Some may recall Michael Palin visited this very tree for his Sahara TV show in 2002 and on arriving proclaimed:
‘this spare, uncluttered, beautiful spot was one of my favourite places in the Sahara‘.
Well, he’s easy to please!
And in fact, I’ve since realised that when we treked with mules to Sefar on the Tassili plateau in 2013, I was within sight our 1998 route into the Libyan Akakus.
Up until the gas plant attack at Tigantourine that year, I could probably have knocked out my crossing to the Algerian Tree at any time. Either driving down to Edjeleh oil camp right on the Libyan border then scooting over the dunes as shown below).
I recall making contact with an oil worker based in Edjejeh one time, asking him about civilian access in the area but he wasn’t very forthcoming. Alternatively, one could just nail it 100km east from the N3 highway south of Erg Bourharet.

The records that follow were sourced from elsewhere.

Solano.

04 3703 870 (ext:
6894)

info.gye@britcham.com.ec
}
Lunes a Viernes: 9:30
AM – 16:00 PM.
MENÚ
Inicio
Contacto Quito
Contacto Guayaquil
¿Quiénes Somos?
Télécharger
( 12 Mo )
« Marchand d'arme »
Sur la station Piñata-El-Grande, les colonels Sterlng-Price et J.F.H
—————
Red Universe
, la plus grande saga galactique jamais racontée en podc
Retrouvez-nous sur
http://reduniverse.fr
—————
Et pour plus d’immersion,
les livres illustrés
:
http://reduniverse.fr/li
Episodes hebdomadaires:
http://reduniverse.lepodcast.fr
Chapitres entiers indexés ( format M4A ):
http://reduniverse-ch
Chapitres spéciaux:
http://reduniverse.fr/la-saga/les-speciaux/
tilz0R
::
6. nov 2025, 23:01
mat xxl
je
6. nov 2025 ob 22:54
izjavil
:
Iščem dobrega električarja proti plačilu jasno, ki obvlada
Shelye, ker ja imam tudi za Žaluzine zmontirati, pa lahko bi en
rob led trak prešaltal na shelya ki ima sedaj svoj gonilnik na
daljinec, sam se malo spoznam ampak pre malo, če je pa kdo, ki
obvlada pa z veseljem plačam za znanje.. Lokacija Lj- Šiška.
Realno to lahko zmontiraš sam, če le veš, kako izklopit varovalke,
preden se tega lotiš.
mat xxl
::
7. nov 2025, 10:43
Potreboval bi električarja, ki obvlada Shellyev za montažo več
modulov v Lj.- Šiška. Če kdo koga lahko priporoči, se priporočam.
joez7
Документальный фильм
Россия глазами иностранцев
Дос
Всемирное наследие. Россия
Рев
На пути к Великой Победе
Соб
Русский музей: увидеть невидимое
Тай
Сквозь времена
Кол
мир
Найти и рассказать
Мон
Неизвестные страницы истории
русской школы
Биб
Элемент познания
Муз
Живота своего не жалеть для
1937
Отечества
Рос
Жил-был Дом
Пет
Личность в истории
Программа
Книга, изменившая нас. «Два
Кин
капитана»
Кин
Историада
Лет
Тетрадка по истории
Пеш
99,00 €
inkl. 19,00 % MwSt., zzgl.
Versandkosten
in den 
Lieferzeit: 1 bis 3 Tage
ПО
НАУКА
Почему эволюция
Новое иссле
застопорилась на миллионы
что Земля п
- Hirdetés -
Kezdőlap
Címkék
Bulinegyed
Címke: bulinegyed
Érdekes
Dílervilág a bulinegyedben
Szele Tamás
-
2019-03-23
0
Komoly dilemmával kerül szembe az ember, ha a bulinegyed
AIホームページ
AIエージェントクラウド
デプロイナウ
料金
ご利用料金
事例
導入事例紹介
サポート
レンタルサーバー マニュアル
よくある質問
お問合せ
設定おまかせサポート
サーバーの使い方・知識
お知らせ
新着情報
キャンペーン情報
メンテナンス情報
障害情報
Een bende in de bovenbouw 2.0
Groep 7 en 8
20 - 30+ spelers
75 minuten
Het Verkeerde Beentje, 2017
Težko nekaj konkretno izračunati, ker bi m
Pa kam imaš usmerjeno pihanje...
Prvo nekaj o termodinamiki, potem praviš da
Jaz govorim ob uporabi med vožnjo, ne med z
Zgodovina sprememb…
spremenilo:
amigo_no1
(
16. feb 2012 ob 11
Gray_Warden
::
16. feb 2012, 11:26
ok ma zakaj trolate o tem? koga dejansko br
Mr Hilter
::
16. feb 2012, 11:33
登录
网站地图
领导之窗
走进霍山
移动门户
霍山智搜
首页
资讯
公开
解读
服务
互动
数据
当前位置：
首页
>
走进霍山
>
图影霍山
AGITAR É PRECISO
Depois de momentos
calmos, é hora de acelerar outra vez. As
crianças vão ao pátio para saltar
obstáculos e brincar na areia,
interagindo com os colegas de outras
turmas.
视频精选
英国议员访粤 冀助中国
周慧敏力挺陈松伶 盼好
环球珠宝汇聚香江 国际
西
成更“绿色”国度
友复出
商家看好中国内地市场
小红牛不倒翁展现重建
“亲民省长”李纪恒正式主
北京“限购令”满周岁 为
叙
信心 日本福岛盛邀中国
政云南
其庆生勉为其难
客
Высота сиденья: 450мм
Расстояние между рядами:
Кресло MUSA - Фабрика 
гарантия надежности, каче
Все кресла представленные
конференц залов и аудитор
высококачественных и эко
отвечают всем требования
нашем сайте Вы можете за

The stony reg thereabouts is criss-crossed with oil exploration tracks, but, post-Tigantourine that area will now be closely watched.
Then there’s a much more substantial missing section to get my West-East certificate in eastern Libya: from Waw Namus crater which we visited in 1998 (below) …
I remember that Christmas well; we had more trouble than normal getting Mahmoud’s Toyota-engined Series III running, dragging it to life with the Land Cruiser (below) after setting a fire under the chilled engine. With us that time was Toby Savage (my Desert Driving dvd co-presenter) who in 2012 travelled through the Gilf with WWII-era Jeeps, while possibly outnumbered by escorts and soldiers.
No tourist has driven in southern Libya since the fall of Gaddafi in 2011. The south has now controlled by the Tuareg (with a bit of AQIM and IS) and the Tubu who battle it out for the control of lucrative people-trafficking and other commodities coming up from Niger. As things stand now in Libya, ticking off that final 720-km stage from Waw crater to Xmas Camp may have to wait for a rainy day in the Sahara.